Auto Loans: Historically, consumers would go to their bank for a direct auto loan or directly to the dealer for their finance offerings, without context as to whether or not the loan or the car's purchase price was a "good deal." Additionally, if they opted to use dealer financing, they would often spend hours at the dealership while the F&I office shopped their loan, possibly adding basis points to increase margin dollars to the dealer's bottom line. Now customers can compare prices through companies like TrueCar and CarGurus, compare auto loan rates at LendingTree, Credit Karma, and Credit.com, and secure financing through traditional lenders, dealers, or peer to peer sites like Lending Club and Prosper.
Student Loans: Private student loan companies like SoFi and Common Bond are following the same model -- making loans to students that the government won't do at slightly higher rates. Interestingly, the collateral here isn't a car, house, or inventory -- it's the future earnings potential of a student. Again, money is flowing like it should.

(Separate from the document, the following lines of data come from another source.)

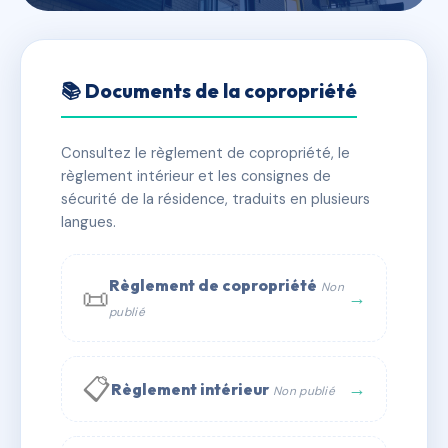
🇫🇷 RFRAE0646752
DESAIX
📚 Documents de la copropriété
📍 22 bd desaix 43100 Brioude
Consultez le règlement de copropriété, le
✓ Immatriculée
🏠 18 lots
🏗 1 bâtiment(s)
règlement intérieur et les consignes de
sécurité de la résidence, traduits en plusieurs
langues.
📞 Contacter Syndic Digital
💬 WhatsApp
✉ Email
Règlement de copropriété
Non
📜
→
publié
📋
→
Règlement intérieur
Non publié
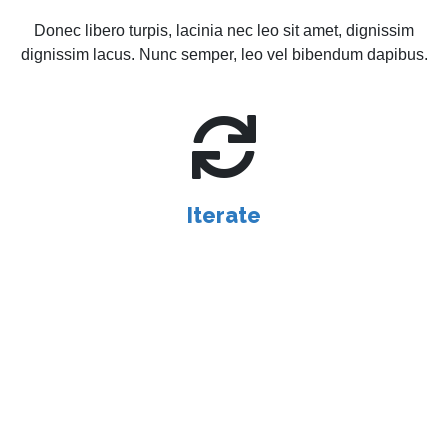
Donec libero turpis, lacinia nec leo sit amet, dignissim
dignissim lacus. Nunc semper, leo vel bibendum dapibus.
Iterate
Aenean ullamcorper urna tortor, ut elementum felis volutpat
faucibus. Interdum fames ipsum in faucibus.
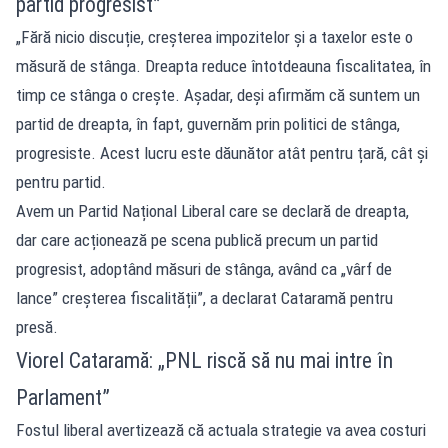
partid progresist”
„Fără nicio discuție, creșterea impozitelor și a taxelor este o
măsură de stânga. Dreapta reduce întotdeauna fiscalitatea, în
timp ce stânga o crește. Așadar, deși afirmăm că suntem un
partid de dreapta, în fapt, guvernăm prin politici de stânga,
progresiste. Acest lucru este dăunător atât pentru țară, cât și
pentru partid.
Avem un Partid Național Liberal care se declară de dreapta,
dar care acționează pe scena publică precum un partid
progresist, adoptând măsuri de stânga, având ca „vârf de
lance” creșterea fiscalității”, a declarat Cataramă pentru
presă.
Viorel Cataramă: „PNL riscă să nu mai intre în
Parlament”
Fostul liberal avertizează că actuala strategie va avea costuri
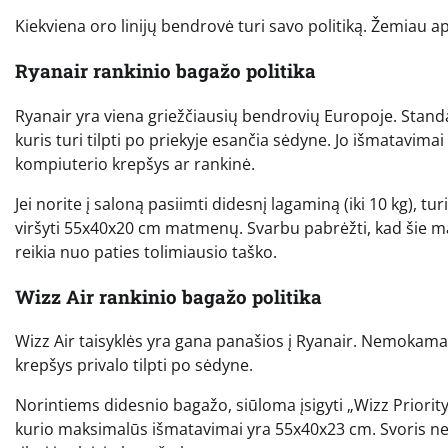
Kiekviena oro linijų bendrovė turi savo politiką. Žemiau ap
Ryanair rankinio bagažo politika
Ryanair yra viena griežčiausių bendrovių Europoje. Standar
kuris turi tilpti po priekyje esančia sėdyne. Jo išmatavimai
kompiuterio krepšys ar rankinė.
Jei norite į saloną pasiimti didesnį lagaminą (iki 10 kg), tu
viršyti 55x40x20 cm matmenų. Svarbu pabrėžti, kad šie m
reikia nuo paties tolimiausio taško.
Wizz Air rankinio bagažo politika
Wizz Air taisyklės yra gana panašios į Ryanair. Nemokamai
krepšys privalo tilpti po sėdyne.
Norintiems didesnio bagažo, siūloma įsigyti „Wizz Priority“ 
kurio maksimalūs išmatavimai yra 55x40x23 cm. Svoris netur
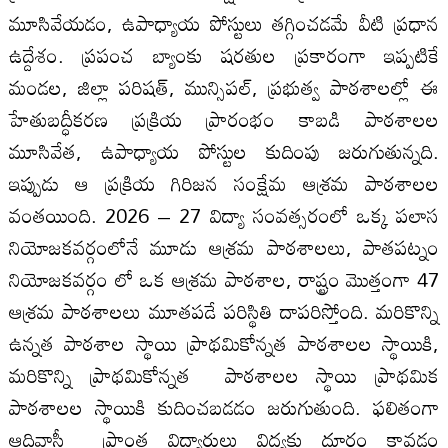
మూసివేయడం, ఉపాధ్యాయ పోస్టులు తగ్గించడమే వీటి ప్రధాన
ఉద్దేశం. ప్రపంచ బ్యాంకు షరతుల ప్రకారంగా ఇప్పటికే
మండల, జిల్లా పరిషత్, మున్సిపల్, ప్రభుత్వ పాఠశాలల్లో ఈ
హేతుబద్ధీకరణ ప్రక్రియ ప్రారంభం కాబడి పాఠశాలల
మూసివేత, ఉపాధ్యాయ పోస్టుల కుదింపు జరుగుతున్నది.
ఇప్పుడు ఆ ప్రక్రియ గిరిజన సంక్షేమ ఆశ్రమ పాఠశాలల
వంతయింది. 2026 – 27 విద్యా సంవత్సరంలో ఒక్క పలాస
నియోజకవర్గంలోనే మూడు ఆశ్రమ పాఠశాలలు, పాతపట్నం
నియోజకవర్గం లో ఒక ఆశ్రమ పాఠశాల, రాష్ట్రం మొత్తంగా 47
ఆశ్రమ పాఠశాలలు మూతపడే పరిస్థితి దాపరిస్తోంది. మరికొన్ని
ఉన్నత పాఠశాల స్థాయి ప్రాథమికోన్నత పాఠశాలల స్థాయికి,
మరికొన్ని ప్రాథమికోన్నత పాఠశాలల స్థాయి ప్రాథమిక
పాఠశాలల స్థాయికి కుదించబడడం జరుగుతుంది. ఫలితంగా
ఆదివాసీ ప్రాంత విద్యార్థులు విద్యకు దూరం కావడం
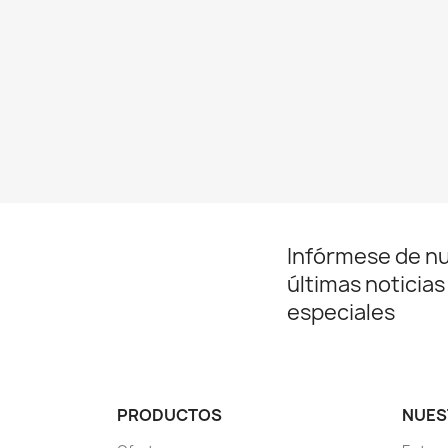
Infórmese de n
últimas noticias
especiales
PRODUCTOS
NUES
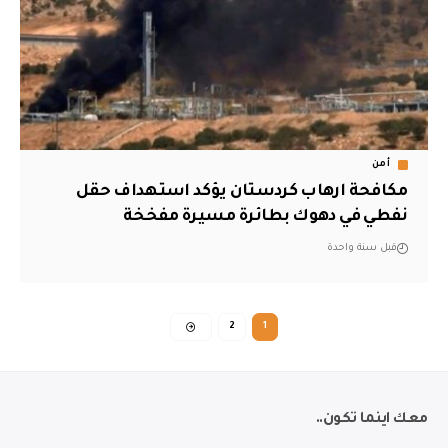
أمن
مكافحة ارهاب كردستان يؤكد استهداف حقل
نفطي في دهوك بطائرة مسيرة مفخخة
قبل سنة واحدة
2
1
معك اينما تكون..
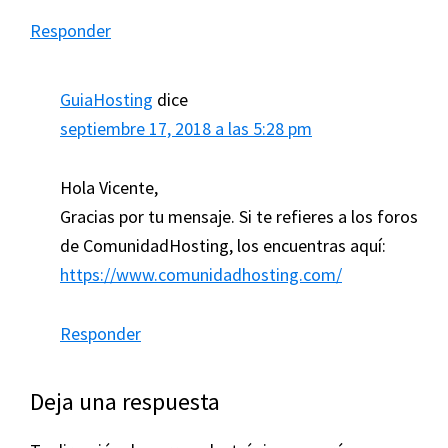
Responder
GuiaHosting
dice
septiembre 17, 2018 a las 5:28 pm
Hola Vicente,
Gracias por tu mensaje. Si te refieres a los foros
de ComunidadHosting, los encuentras aquí:
https://www.comunidadhosting.com/
Responder
Deja una respuesta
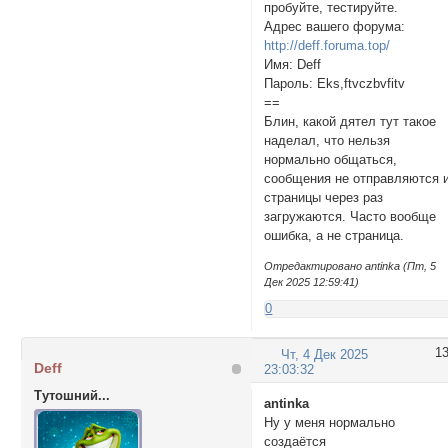
пробуйте, тестируйте.
Адрес вашего форума:
http://deff.foruma.top/
Имя: Deff
Пароль: Eks,ftvczbvfitv
==
Блин, какой дятел тут такое
наделал, что нельзя
нормально общаться,
сообщения не отправляются 
страницы через раз
загружаются. Часто вообще
ошибка, а не страница.
Отредактировано antinka (Пт, 5
Дек 2025 12:59:41)
0
1
Чт, 4 Дек 2025
Deff
23:03:32
Тутошний...
antinka
Ну у меня нормально
создаётся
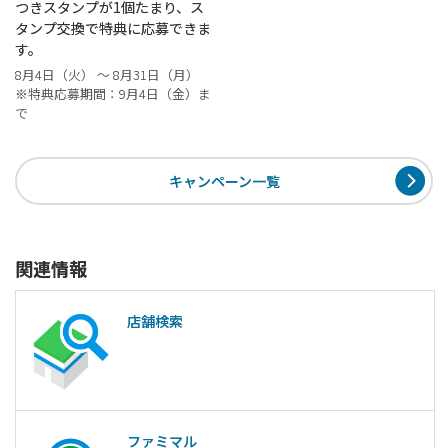
つきスタンプが1個たまり、ス
タンプ交換で特典に応募できま
す。
8月4日（火） ～ 8月31日（月）
※特典応募期間：9月4日（金）ま
で
キャンペーン一覧
関連情報
店舗検索
ファミマル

Think about it -- when our parents grew up, if you wanted to start a business, you might ask a family member for a thousand dollars, or a neighbor, or maybe a friend. You'd do the same thing for a car, college tuition, or even filling the tank up with gas for a road trip. These companies are simply institutionalizing that practice -- getting money from people who have it to those who need it.
So, what is the role of banks in this new world? Until deposits go away and banks can no longer borrow money from the Fed at obscenely low rates, they will be massively important and have the lowest cost of capital. However, banks need to increasingly focus on the "unlendable" market and do so in an automated way, like the companies mentioned above. It's one thing to have an underwriter analyze the financials of a billion dollar bond issue -- that makes sense. But, for a restaurant looking to borrow against receivables or inventory, that can be automated. It needs to be.
Banks also need to implement risk-based pricing. Consumers or businesses with less than perfect credit shouldn't need to go to another institution -- banks should charge higher rates. When you go buy your car insurance (for example), if you have three speeding tickets and an accident on your record, you pay more than your grandmother who rarely drives. But, that can all be handled by one insurance company. In the corporate bond market, companies with bad credit ratings can still find access to credit, they just pay more.
What I find really interesting is where all this could be headed. We could be headed for a future where money flows freely, based solely on the risk of who's borrowing it. The beauty of this is that even today, real people who "lend" their money to banks in the form of deposits will get higher yields by using these new platforms. And borrowers who need access to credit will not only have access to it, but will pay lower rates. With this model, there will be more accountability. Consumers would likely default less for two reasons: 1) the loan is from a real person, not a faceless institution, and 2) your risk profile will follow you. This won't be your "credit score" from today -- it will be almost like your Yelp reviews as a small business owner. People will hold each other accountable, the market will be transparent, and yes, money will flow as it should. I for one am very excited to be part of it.